Index balance in the cluster

Hello All,
I have noticed that I have 1 server out of 5 in the cluster, that stores the majority of the data/indices.
Also, one of the nodes holds a lower number of shards.

How can I balance the indices across the nodes?
How can I balance the shards across the nodes?

This is the status of the cluster

NODE INDEX# SHARDS#
01 571 455
02 571 457
03 288 400
04 571 449
05 571 446

Thanks

What does disk usage look like on your nodes?

Disk usage for data directory is

Node Size of data/index
1 271G
2 257G
3 140G
4 277G
5 262G

So looks like node 3 is used less by elastic.
I expected it to be evenly split between nodes. So each node will have 240G of data

What is the history, i.e. were there more indexes before, or perhaps unbalanced when that node was down and some indexes created, etc.? Are all nodes the same in terms of disk/ RAM/JVM, etc.? And what is typical index setting for shards/replicas?
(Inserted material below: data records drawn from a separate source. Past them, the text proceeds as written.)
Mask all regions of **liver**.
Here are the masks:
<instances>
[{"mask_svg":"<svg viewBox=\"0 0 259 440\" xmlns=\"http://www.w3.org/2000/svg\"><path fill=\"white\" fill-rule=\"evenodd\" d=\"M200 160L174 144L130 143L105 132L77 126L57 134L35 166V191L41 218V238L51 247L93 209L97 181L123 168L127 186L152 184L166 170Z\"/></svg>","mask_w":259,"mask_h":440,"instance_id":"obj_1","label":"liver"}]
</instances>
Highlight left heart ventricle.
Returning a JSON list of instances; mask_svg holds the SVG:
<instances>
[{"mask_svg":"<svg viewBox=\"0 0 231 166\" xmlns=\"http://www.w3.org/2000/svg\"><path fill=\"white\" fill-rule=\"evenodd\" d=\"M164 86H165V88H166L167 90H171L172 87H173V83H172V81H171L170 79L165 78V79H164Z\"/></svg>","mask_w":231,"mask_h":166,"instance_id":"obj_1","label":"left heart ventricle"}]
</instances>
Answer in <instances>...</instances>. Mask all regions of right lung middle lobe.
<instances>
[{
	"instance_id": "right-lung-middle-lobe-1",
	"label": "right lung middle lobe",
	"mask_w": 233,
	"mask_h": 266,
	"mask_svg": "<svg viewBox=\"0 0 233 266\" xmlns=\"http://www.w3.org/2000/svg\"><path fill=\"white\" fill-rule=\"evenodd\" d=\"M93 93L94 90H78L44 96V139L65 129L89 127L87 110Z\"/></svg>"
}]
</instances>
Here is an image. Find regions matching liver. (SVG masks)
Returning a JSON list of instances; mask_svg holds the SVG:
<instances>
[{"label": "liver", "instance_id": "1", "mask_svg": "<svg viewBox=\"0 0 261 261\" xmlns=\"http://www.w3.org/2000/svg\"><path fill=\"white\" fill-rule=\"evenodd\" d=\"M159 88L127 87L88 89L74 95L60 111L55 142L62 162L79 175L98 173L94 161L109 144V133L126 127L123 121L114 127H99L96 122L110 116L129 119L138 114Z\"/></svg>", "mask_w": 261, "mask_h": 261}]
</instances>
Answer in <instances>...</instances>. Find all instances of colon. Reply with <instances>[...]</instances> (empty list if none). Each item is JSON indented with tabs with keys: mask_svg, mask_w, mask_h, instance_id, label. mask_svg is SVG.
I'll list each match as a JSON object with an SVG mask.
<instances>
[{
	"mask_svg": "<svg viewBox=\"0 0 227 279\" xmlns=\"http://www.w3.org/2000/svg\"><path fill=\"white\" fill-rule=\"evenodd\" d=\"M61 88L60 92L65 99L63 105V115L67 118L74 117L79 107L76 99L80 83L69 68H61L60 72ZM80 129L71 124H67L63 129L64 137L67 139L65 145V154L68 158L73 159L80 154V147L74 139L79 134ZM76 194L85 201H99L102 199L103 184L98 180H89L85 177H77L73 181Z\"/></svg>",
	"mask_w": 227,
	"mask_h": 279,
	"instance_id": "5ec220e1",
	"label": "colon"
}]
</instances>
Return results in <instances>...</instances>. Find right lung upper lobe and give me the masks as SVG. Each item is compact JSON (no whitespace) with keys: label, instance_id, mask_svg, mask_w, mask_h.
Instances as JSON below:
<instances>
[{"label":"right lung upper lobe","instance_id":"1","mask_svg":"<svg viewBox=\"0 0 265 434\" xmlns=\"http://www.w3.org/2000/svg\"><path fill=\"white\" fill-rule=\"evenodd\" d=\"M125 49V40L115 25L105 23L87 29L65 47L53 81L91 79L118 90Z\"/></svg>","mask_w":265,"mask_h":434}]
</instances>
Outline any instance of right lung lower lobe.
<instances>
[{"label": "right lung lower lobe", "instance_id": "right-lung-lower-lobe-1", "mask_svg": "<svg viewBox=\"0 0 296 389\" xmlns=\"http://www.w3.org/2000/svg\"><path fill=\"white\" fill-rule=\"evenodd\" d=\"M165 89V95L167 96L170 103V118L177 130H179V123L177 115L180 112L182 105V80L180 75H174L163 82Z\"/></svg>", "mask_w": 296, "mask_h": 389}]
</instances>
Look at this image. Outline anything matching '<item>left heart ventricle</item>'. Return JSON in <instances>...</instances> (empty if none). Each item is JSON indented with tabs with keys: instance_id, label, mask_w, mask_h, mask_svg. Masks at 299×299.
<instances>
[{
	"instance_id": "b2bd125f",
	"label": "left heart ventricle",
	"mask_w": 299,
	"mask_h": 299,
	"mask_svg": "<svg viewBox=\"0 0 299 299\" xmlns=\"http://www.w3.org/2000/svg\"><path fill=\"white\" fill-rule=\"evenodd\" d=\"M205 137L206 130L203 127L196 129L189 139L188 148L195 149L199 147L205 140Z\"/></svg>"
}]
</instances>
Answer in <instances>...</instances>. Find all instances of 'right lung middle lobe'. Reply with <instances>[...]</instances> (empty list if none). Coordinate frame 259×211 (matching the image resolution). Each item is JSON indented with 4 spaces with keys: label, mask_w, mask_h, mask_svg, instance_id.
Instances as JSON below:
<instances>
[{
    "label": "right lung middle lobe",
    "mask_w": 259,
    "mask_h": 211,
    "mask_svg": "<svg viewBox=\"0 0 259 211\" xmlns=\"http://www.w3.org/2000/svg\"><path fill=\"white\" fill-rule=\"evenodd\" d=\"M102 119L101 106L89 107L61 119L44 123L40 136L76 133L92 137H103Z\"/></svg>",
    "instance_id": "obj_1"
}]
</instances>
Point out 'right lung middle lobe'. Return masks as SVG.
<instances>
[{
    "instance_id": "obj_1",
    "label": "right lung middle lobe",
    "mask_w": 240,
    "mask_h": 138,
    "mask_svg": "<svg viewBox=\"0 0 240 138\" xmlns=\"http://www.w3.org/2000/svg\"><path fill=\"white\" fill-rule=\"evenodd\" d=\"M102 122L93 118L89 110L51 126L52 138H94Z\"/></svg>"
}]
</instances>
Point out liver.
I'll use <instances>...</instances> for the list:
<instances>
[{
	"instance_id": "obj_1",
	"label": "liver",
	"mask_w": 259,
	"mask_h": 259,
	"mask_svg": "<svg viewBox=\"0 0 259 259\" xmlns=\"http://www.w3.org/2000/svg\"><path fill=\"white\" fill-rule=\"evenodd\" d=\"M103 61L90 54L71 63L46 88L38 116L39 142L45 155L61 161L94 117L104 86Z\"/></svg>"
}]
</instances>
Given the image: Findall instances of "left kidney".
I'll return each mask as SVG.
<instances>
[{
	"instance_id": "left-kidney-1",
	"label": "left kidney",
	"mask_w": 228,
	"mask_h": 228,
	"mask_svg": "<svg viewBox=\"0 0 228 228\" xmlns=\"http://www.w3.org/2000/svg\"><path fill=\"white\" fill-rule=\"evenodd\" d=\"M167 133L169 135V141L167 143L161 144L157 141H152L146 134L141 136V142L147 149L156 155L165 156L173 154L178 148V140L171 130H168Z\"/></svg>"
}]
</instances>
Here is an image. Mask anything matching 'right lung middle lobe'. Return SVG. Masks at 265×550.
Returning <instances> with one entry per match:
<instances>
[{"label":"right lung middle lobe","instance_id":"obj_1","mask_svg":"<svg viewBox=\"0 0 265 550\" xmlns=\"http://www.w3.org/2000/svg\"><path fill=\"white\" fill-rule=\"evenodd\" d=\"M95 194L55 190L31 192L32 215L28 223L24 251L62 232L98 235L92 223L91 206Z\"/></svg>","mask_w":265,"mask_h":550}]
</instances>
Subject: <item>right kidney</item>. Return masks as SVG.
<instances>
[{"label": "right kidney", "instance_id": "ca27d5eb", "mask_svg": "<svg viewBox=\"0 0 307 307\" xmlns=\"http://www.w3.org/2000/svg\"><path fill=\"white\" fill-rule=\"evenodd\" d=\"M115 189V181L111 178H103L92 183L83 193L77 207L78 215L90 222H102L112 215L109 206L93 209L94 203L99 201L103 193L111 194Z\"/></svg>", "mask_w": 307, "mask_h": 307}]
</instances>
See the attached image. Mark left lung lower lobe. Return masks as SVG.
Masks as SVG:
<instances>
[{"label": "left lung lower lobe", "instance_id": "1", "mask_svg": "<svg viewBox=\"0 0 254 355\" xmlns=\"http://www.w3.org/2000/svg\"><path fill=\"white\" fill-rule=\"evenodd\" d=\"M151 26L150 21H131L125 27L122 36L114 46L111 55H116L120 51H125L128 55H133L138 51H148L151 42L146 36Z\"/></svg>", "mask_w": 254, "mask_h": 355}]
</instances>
And ANY routing going on, for HA in a cloud (allocation awareness), etc.? Any playing with all those settings now or in the past?

Do you often create new indexes (like daily) and close, purge them? Any closed indexes (which won't show in many lists, but use space)?

Shards are balanced (not indexes) via disk space and other factors - also some settings for this (like cluster.routing.allocation.balance.shard which I've not played with but would seem to force re-balancing):
https://www.elastic.co/guide/en/elasticsearch/reference/current/modules-cluster.html

Hello @Steve_Mushero
Thanks for the reply.
Here are the answers for your questions:

  • No serious history in the past. There were less indices in the past. the cluster has grown a bit in the past couple of weeks.
  • All VMs are identical.
  • Typical index setting is 1 primary and 1 replica shard. Some will have 2 primary and 2 replica.
  • Indices are created hourly, daily, and weekly.
  • Some indices are purged hourly, some weekly.
  • Most setting are elastics' default. No changes to shards settings.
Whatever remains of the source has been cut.